そしてその性格に合わせて体の起伏をしっかりとしたものに変えたようだ。
「トウヤさん、クルルさん、不束者ですが末永くよろしくお願いします」
場の空気を読めないミイナは幸せそうな笑顔で言う。
「……あの糞ババアをぶっ飛ばしたい」
込み上げる怒りがあるが、冷静に抑える。
「トウヤ君、その時が来たら私も誘ってくれる?」
トウヤとクルルで人知れずに深い絆が結ばれた。
ギルドマスターであるポーラがいるということで、クルルは予てより考えていた提案を出した。
「チーム分け……ですか。確かに大きくなれば必然と生まれてきますが、よろしいのですか?」
「ええ。私とミイナは知っての通りギルドに入りづらい立場にあるでしょ?
でもさすがに一人だと限界があるし、私も局の帰還システムが使えればすごくありがたいわ」
クルルの提案はギルド外との協力体制を作ることだ。
同一ギルド内は既に存在している。
しかし他ギルドとなると、元々ある軋轢などで実現されることはなかった。
「奇しくも前のクエストで三つのギルドと私、ミイナという協力で成功した事例が生まれた。

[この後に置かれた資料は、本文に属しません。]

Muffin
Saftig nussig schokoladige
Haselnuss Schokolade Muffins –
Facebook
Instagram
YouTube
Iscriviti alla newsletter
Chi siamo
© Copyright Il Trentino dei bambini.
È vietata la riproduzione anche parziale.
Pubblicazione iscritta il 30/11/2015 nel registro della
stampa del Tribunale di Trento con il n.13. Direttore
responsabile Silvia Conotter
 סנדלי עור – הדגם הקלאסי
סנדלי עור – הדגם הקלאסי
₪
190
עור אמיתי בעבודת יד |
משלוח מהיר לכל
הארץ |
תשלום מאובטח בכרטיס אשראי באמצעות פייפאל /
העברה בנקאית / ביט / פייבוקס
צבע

あのクエストは誰かが欠けてたら成功しなかったと言えるわ。
この協力体制を今後も続けていきたいというのがこの提案よ」
確かに協力の相手が増えればクエストの成功率も上がるし、
適任者が揃えば生存率まで大きく上げることが出来る。
ありがたい申し出だが……
「報酬はどのように分けるつもりなんでしょうか?」
ギルドは組織である以上、経費が必要になる。
魔道士個人の装備や部屋といったものは必要ないが、
共有スペース、訓練場の利用はもちろん何かと物入りである。
そのため、ギルドによってはルールが違うのは当たり前である。
と言っても元々二つしかなかったギルドが三つに増え、増えたギルドは古巣のルールに合わせている。
問題は貴族側の魔道士達になる。
「とりあえず私とミイナは生活に困ることは無いし、そちらのルールに従うことで問題ないわ。

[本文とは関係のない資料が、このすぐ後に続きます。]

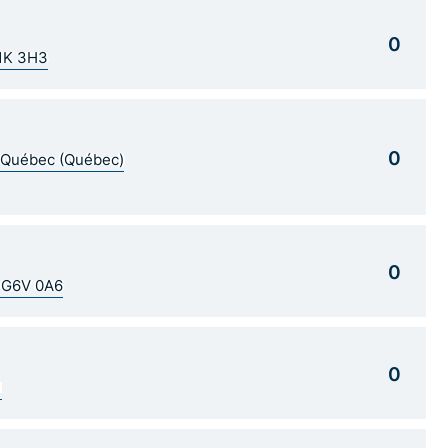
0
G1K 3H3
0
5 Québec (Québec)
0
C G6V 0A6
0
1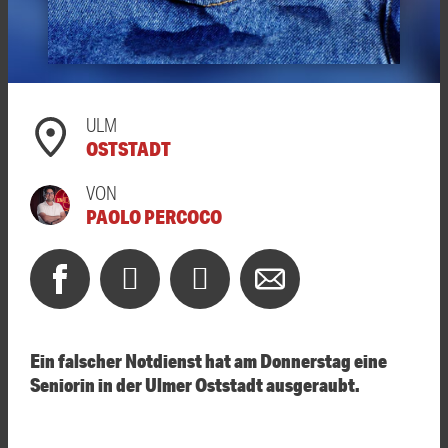
ULM
OSTSTADT
VON
PAOLO PERCOCO
Ein falscher Notdienst hat am Donnerstag eine
Seniorin in der Ulmer Oststadt ausgeraubt.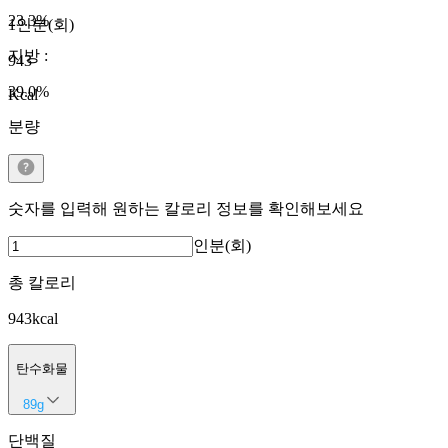
23.3
%
1인분(회)
지방
:
943
39.0
%
Kcal
분량
숫자를 입력해 원하는 칼로리 정보를 확인해보세요
인분(회)
총 칼로리
943
kcal
탄수화물
89
g
단백질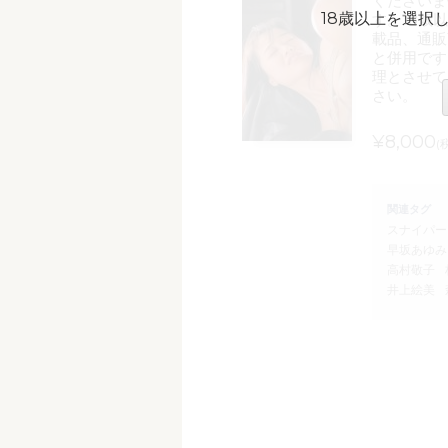
くださいま
18歳以上を選択
す。18歳
載品、通販
と併用です
理とさせて
さい。
¥8,000
(
関連タグ
スナイパー
早坂あゆみ
高村敬子
井上絵美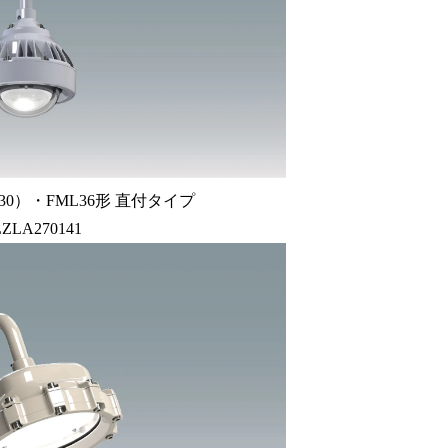
+30）・FML36形 直付タイプ
LZLA270141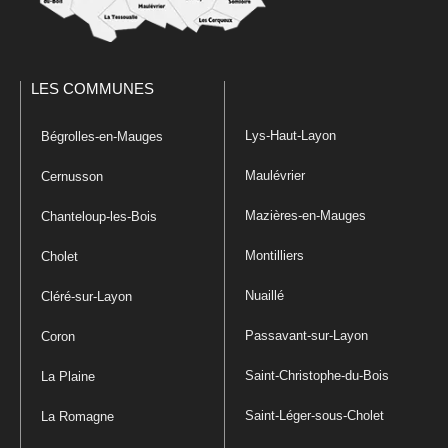
LES COMMUNES
Lys-Haut-Layon
Bégrolles-en-Mauges
Maulévrier
Cernusson
Mazières-en-Mauges
Chanteloup-les-Bois
Montilliers
Cholet
Nuaillé
Cléré-sur-Layon
Passavant-sur-Layon
Coron
Saint-Christophe-du-Bois
La Plaine
Saint-Léger-sous-Cholet
La Romagne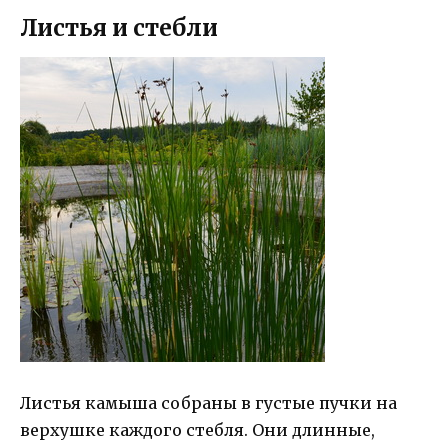
Листья и стебли
Листья камыша собраны в густые пучки на
верхушке каждого стебля. Они длинные,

大きくとらえるのではなく、目の前の問題から順に取り除いていきましょ」
問題を一気に解決する方法より、小さな問題を徐々に潰していく。
これも成功への近道だろう。
「わかりました。既にトウヤ達と仲良くしていただいているので、
そこから徐々に私達との仲も深めていきましょう」
ポーラは貴綺の力が借りれるという打算もあったが、
純粋にクルルという人物に好感が持てたので快諾した。
「よかった~断られたらどうしようって思ってたよ~」
満面の笑みを見せるクルルに裏表のない純粋な思いで仲良くしたいと考えているのだと感じた。
「じゃ、みんなも私の事クルルって呼んでね?」
「え!?」
「仲間として仲良くしようって言うんだから、互いに愛称で呼ぶべきじゃない?」
「え!?いきなりですか!?」
「あ、その敬語も徐々に無くしていくようにね」
「ええ!?」
キラーパスとも言えるクルルの言葉に戸惑ってしまった。
貴族同士では友達と呼べるような仲の人はいなかったクルルは、
距離の詰め方が独特過ぎて逆に近寄りがたい存在だった。